Extracted records:
___

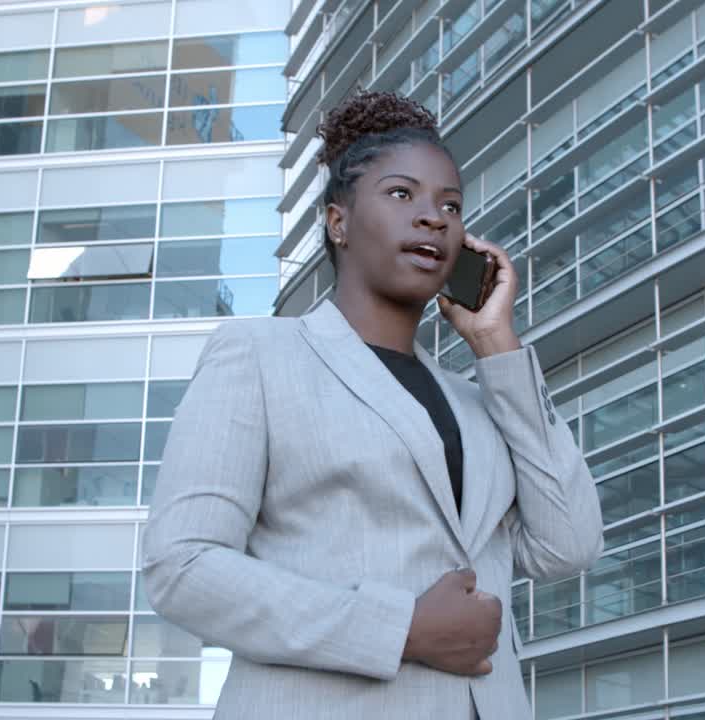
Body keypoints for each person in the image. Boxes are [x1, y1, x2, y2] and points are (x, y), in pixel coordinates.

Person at [142, 90, 603, 719]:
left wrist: (496, 343)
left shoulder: (478, 400)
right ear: (338, 223)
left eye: (451, 205)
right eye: (400, 194)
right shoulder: (258, 355)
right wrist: (402, 629)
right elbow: (184, 567)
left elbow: (568, 545)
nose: (434, 217)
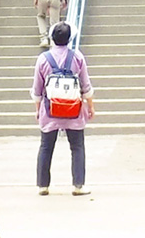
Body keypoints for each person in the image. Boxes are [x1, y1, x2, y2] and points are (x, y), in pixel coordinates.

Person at [31, 22, 95, 196]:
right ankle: (78, 185)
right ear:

___

* _Exercise brief_
Apart from the images, please copy every line of the data exactly as written.

* _Exercise answer_
Body keypoints for each person in the image. Boxes are [x1, y1, x2, y2] and points are (x, y), in pixel coordinates.

Person at [142, 90, 603, 719]:
left wrist: (496, 343)
left shoulder: (478, 400)
right ear: (338, 223)
left eye: (451, 205)
right eye: (400, 194)
right shoulder: (258, 355)
right wrist: (402, 629)
right elbow: (184, 567)
left elbow: (568, 545)
nose: (434, 217)
Body keypoints for each person in the image. Boxes are [x1, y1, x2, y2] and points are (x, y), in pixel coordinates.

Person at [31, 22, 95, 196]:
right ankle: (78, 185)
right ear:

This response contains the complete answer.